Iran’s Islamic Revolutionary Guard Corps established covert cells in Iraq during the war to carry out attacks on Gulf states that host U.S. forces, according to a Reuters report citing eight Iraqi sources. The sources said the move gave Tehran a force that answered directly to Iran, outside the usual network of Shiite militias, while reducing the risk of exposure.
The report said the cells, three or four in total, were made up of about 10 elite Shiite fighters each. Operating from desert areas in southern Iraq near Basra and Samawah, they launched at least seven suicide drones between April 20 and May 17.

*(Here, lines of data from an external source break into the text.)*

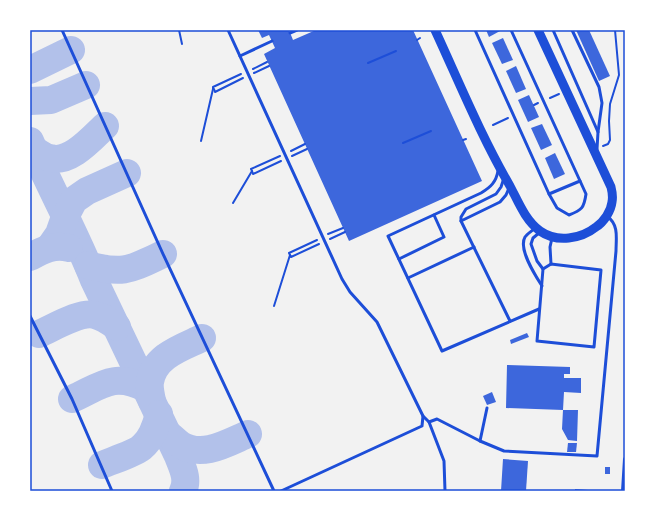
<svg xmlns="http://www.w3.org/2000/svg" width="655" height="521" viewBox="0 0 655 521" font-family="Merriweather,serif">
	<style>
		.lines { fill: none; stroke-linecap: round; stroke-linejoin: round }
		.taxiway { stroke: #b2c1ea; stroke-width: 28 }
		.building { fill: #3d67dc }
		.path { stroke: #1d4ed8; stroke-width: 2 }
		.service { stroke: #1d4ed8; stroke-width: 3 }
		.minor { stroke: #1d4ed8; stroke-width: 4 }
		.primary { stroke: #1d4ed8; stroke-width: 9 }
		.neatline { fill: none; stroke: #1d4ed8; stroke-width: 1.5 }
	</style>
	<rect width="100%" height="100%" fill="#f2f2f2"/>
	<g class="lines">
		<g class="taxiway">
			<polyline points="30,70 71,50"/>
			<polyline points="30,101 51,100 86,85"/>
			<path d="M30 141C50 188 75 232 94 280L178 456C182 467 189 479 183 491"/>
			<path d="M33 149C38 152 44 157 50 158 70 164 92 138 105 126"/>
			<polyline points="50,247 59,234 65,217 74,200 87,191 127,173"/>
			<path d="M30 257C43 250 54 244 69 248"/>
			<path d="M88 265C124 275 131 269 163 254"/>
			<path d="M39 334C53 328 80 311 95 315 104 317 110 322 117 327"/>
			<path d="M72 399C101 386 113 372 145 388"/>
			<path d="M152 401C151 395 149 388 150 382 154 356 181 348 202 338"/>
			<path d="M169 435C173 438 177 442 181 445 203 458 227 443 248 434"/>
			<path d="M102 465C111 461 136 453 142 447 152 439 156 426 159 414"/>
		</g>
	</g>
	<g class="building">
		<polygon points="258,30 289,30 293,40 316,30 413,30 482,181 349,241 264,54 275,48 269,35 262,38"/>
		<polygon points="486,30 500,30 500,31 489,37"/>
		<polygon points="576,30 589,30 610,76 599,81"/>
		<polygon points="503,38 513,60 502,64 492,43"/>
		<polygon points="516,66 526,89 516,93 506,71"/>
		<polygon points="529,95 539,117 528,122 518,100"/>
		<polygon points="542,124 552,145 541,150 531,128"/>
		<polygon points="555,153 565,174 554,179 545,158"/>
		<polygon points="527,333 529,337 511,344 510,340"/>
		<polygon points="507,365 570,367 570,374 564,374 564,378 581,378 581,393 564,392 563,410 578,410 577,441 568,440 562,429 563,410 506,408"/>
		<polygon points="492,392 496,402 487,405 483,396"/>
		<polygon points="568,443 577,443 576,452 567,452"/>
		<polygon points="503,459 528,461 526,491 501,491"/>
		<rect x="605" y="467" width="5" height="7"/>
		<polygon points="575,489 588,490 588,491 575,491"/>
	</g>
	<g class="lines">
		<g class="path">
			<polyline points="179,30 182,44"/>
			<polyline points="417,40 420,38"/>
			<polyline points="368,63 396,51"/>
			<polyline points="253,69 267,62"/>
			<polyline points="254,73 269,66"/>
			<polyline points="214,89 215,92 243,78"/>
			<polyline points="550,98 559,94"/>
			<polyline points="534,105 538,103"/>
			<polyline points="493,125 508,118"/>
			<polyline points="463,140 466,139"/>
			<polyline points="201,141 213,89 213,87 241,74"/>
			<polyline points="403,143 431,131"/>
			<polyline points="603,146 608,144 610,140 609,121 610,104 619,75 615,30"/>
			<polyline points="291,151 305,144"/>
			<polyline points="292,156 307,149"/>
			<polyline points="252,171 253,174 281,161"/>
			<polyline points="233,203 252,171 251,169 280,156"/>
			<polyline points="328,234 343,228"/>
			<polyline points="330,239 345,232"/>
			<polyline points="290,255 291,257 319,244"/>
			<polyline points="274,306 290,255 289,253 317,240"/>
		</g>
		<g class="service">
			<polyline points="62,30 163,254 274,491"/>
			<polyline points="228,30 342,279 350,292 377,322 423,416 429,422 444,461 445,491"/>
			<path d="M475 30 549 194 557 208 569 215C582 210 584 208 586 194L511 30"/>
			<polyline points="553,30 598,132"/>
			<polyline points="572,30 599,87 602,103 598,132 597,149"/>
			<polyline points="290,33 297,30"/>
			<polyline points="240,56 272,41"/>
			<path d="M498 171C496 182 491 187 481 193L388 236 442 351 539 309"/>
			<polyline points="504,178 501,187 496,194 466,209 461,217 461,221 510,321"/>
			<polyline points="549,194 580,181"/>
			<polyline points="461,221 500,202 506,195 509,188"/>
			<path d="M535 228C532 231 527 234 525 237 518 249 535 275 542 286"/>
			<polyline points="539,233 533,238 531,244 537,261 543,269"/>
			<polyline points="399,259 444,237 434,215"/>
			<polygon points="551,264 601,270 594,347 537,341 543,269"/>
			<polyline points="551,264 550,247 552,238"/>
			<polyline points="408,278 474,247"/>
			<polyline points="30,316 72,399 112,491"/>
			<path d="M429 422 437 419 480 441 504 451 597 456 616 251C616 239 619 225 608 217"/>
			<polyline points="480,441 487,408"/>
			<polyline points="281,491 422,426 423,416"/>
		</g>
		<polyline class="minor" points="623,491 625,459"/>
		<path class="primary" d="M435 30C459 82 481 136 510 186 518 201 525 220 540 231 557 243 581 239 596 227 604 222 611 211 612 202 613 197 612 191 611 187L538 30"/>
	</g>
	<rect width="655" height="521" fill="none" stroke="#ffffff" stroke-width="62"/>
	<rect x="31" y="31" width="593" height="459" class="neatline"/>
</svg>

Those attacks were aimed at targets in Kuwait, Saudi Arabia, and the United Arab Emirates. Among the sites hit or targeted were Kuwait’s Ali al-Salem air base, where U.S. troops are deployed, and a military terminal at Kuwait International Airport. The strikes on Saudi Arabia and the UAE were intercepted.
The Iraqi sources included security and military officials as well as local militia commanders. Experts and militia figures said the secret-cell structure marks a major tactical shift for the IRGC, allowing Iran to maintain regional reach at a time when its proxy network, the so-called Axis of Resistance, has suffered heavy blows.
The sources also said Iran’s financial and military resources have been badly strained by the recent war. In that context, the smaller, covert cells are meant to keep military activity going under tighter constraints while lowering the chance of direct Iranian involvement and retaliation.